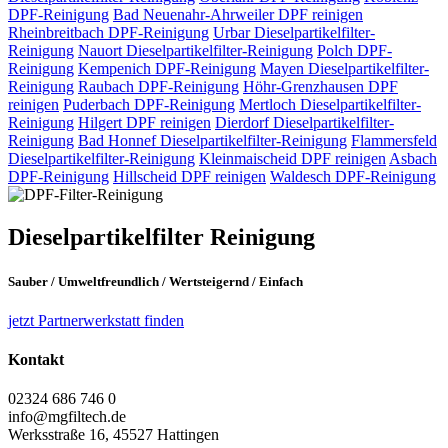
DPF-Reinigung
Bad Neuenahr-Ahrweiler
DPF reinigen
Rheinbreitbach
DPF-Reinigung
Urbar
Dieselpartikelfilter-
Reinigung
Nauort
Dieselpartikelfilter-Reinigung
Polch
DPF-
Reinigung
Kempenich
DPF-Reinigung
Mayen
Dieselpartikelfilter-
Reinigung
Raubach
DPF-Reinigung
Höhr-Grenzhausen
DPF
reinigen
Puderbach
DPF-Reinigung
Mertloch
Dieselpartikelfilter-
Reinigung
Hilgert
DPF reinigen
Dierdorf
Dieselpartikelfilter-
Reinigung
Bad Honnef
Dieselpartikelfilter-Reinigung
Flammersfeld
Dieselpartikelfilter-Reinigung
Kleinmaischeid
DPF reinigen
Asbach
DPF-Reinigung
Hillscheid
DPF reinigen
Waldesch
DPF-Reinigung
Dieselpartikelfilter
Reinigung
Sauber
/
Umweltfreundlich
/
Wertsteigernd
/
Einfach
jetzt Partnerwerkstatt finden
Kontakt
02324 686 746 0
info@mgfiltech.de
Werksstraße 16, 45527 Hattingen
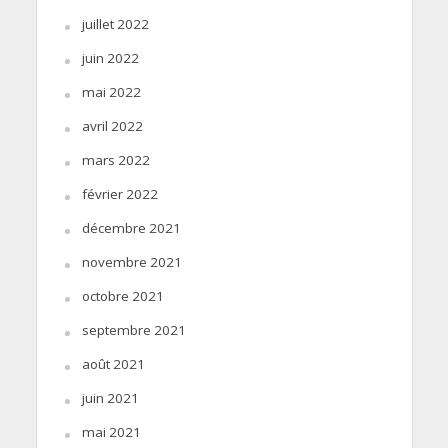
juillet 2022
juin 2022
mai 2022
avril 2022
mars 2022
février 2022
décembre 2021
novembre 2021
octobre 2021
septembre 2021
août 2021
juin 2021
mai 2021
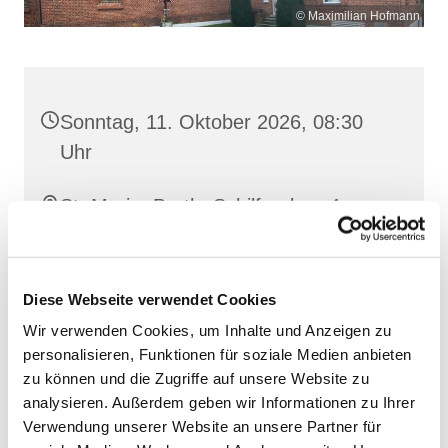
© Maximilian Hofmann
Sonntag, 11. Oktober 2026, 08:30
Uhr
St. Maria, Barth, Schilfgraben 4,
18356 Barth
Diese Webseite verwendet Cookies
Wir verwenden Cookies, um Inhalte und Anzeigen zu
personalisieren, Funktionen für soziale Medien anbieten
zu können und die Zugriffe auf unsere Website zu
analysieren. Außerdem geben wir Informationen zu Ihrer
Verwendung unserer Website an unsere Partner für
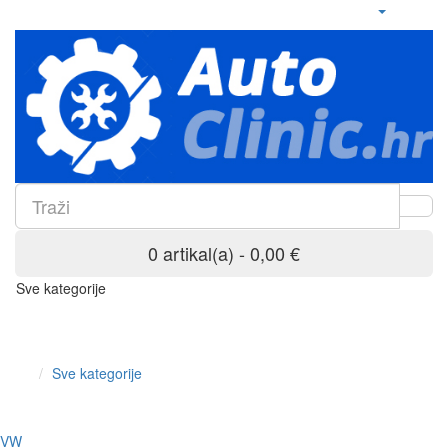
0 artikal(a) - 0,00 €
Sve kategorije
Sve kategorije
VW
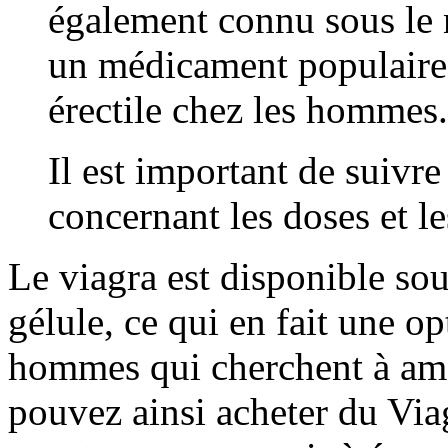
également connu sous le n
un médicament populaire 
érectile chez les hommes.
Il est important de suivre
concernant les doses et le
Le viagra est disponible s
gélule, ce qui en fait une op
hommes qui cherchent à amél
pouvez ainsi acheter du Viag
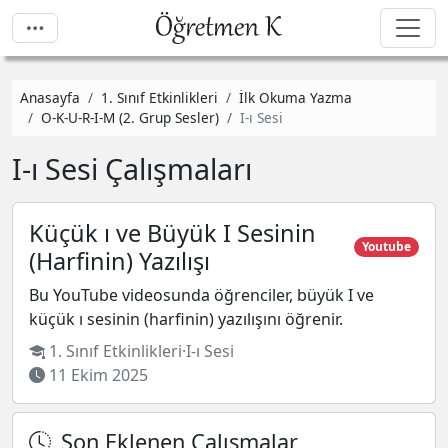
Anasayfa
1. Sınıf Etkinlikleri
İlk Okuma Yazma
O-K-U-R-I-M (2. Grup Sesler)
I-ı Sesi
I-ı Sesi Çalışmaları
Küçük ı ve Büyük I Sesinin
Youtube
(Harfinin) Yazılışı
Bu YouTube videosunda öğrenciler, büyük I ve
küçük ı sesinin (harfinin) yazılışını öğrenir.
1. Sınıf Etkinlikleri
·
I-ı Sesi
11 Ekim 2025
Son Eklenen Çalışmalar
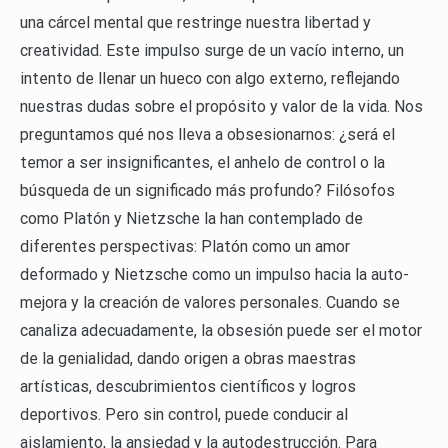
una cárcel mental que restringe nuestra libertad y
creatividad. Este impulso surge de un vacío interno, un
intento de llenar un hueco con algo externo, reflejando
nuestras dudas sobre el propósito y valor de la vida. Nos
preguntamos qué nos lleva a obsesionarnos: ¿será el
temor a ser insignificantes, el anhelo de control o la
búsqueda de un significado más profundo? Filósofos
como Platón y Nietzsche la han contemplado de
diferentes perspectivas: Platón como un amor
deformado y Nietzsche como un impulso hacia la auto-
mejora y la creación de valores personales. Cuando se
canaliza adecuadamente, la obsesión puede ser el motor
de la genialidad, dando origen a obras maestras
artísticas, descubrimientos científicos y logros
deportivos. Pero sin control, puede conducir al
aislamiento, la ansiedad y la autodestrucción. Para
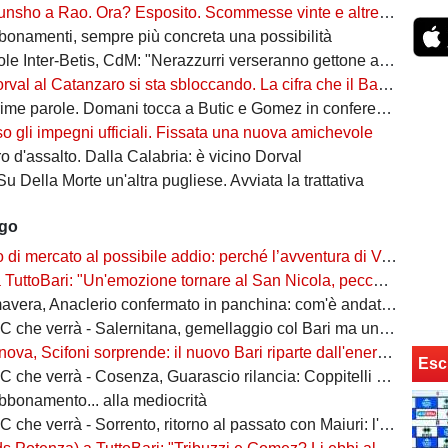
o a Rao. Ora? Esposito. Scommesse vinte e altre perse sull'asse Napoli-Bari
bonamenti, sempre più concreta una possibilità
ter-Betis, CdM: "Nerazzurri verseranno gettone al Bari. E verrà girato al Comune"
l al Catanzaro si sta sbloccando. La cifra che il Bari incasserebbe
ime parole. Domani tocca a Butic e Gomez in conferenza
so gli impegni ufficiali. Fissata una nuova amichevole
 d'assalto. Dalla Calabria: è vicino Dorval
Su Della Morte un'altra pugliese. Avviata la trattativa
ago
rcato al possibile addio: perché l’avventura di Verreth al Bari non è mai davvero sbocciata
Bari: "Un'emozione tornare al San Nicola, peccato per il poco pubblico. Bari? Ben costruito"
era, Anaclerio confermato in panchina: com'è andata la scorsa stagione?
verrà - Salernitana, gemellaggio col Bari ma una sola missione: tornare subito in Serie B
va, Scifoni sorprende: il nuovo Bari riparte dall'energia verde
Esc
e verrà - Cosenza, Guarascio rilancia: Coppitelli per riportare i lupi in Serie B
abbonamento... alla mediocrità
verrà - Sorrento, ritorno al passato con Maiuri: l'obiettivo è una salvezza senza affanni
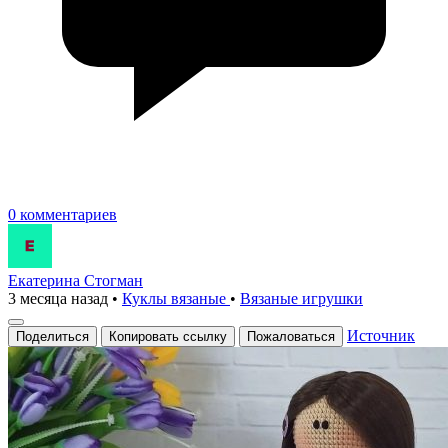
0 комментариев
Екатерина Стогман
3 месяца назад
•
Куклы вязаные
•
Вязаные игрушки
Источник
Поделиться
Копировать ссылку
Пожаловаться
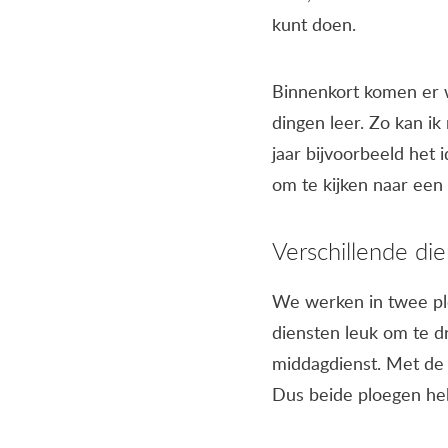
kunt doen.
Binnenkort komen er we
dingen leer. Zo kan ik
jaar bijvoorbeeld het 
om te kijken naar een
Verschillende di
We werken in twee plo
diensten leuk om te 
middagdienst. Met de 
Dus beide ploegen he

**AIM OF THE TASK**
Reproduce word for word the portion of the material that begins with the line containing "0 artikal(a) - 0,00 €" and ends with the line containing "aislamiento, la ansiedad", including both of those lines. Leave out the picture markers.

**TASK ANSWER**
0 artikal(a) - 0,00 €
Sve kategorije
Sve kategorije
VW
également connu sous le n
un médicament populaire 
érectile chez les hommes.
Il est important de suivre
concernant les doses et le
Le viagra est disponible s
gélule, ce qui en fait une op
hommes qui cherchent à amél
pouvez ainsi acheter du Viag
Anasayfa
1. Sınıf Etkinlikleri
İlk Okuma Yazma
O-K-U-R-I-M (2. Grup Sesler)
I-ı Sesi
I-ı Sesi Çalışmaları
Küçük ı ve Büyük I Sesinin
Youtube
(Harfinin) Yazılışı
Bu YouTube videosunda öğrenciler, büyük I ve
küçük ı sesinin (harfinin) yazılışını öğrenir.
1. Sınıf Etkinlikleri
·
I-ı Sesi
11 Ekim 2025
Son Eklenen Çalışmalar
una cárcel mental que restringe nuestra libertad y
creatividad. Este impulso surge de un vacío interno, un
intento de llenar un hueco con algo externo, reflejando
nuestras dudas sobre el propósito y valor de la vida. Nos
preguntamos qué nos lleva a obsesionarnos: ¿será el
temor a ser insignificantes, el anhelo de control o la
búsqueda de un significado más profundo? Filósofos
como Platón y Nietzsche la han contemplado de
diferentes perspectivas: Platón como un amor
deformado y Nietzsche como un impulso hacia la auto-
mejora y la creación de valores personales. Cuando se
canaliza adecuadamente, la obsesión puede ser el motor
de la genialidad, dando origen a obras maestras
artísticas, descubrimientos científicos y logros
deportivos. Pero sin control, puede conducir al
aislamiento, la ansiedad y la autodestrucción. Para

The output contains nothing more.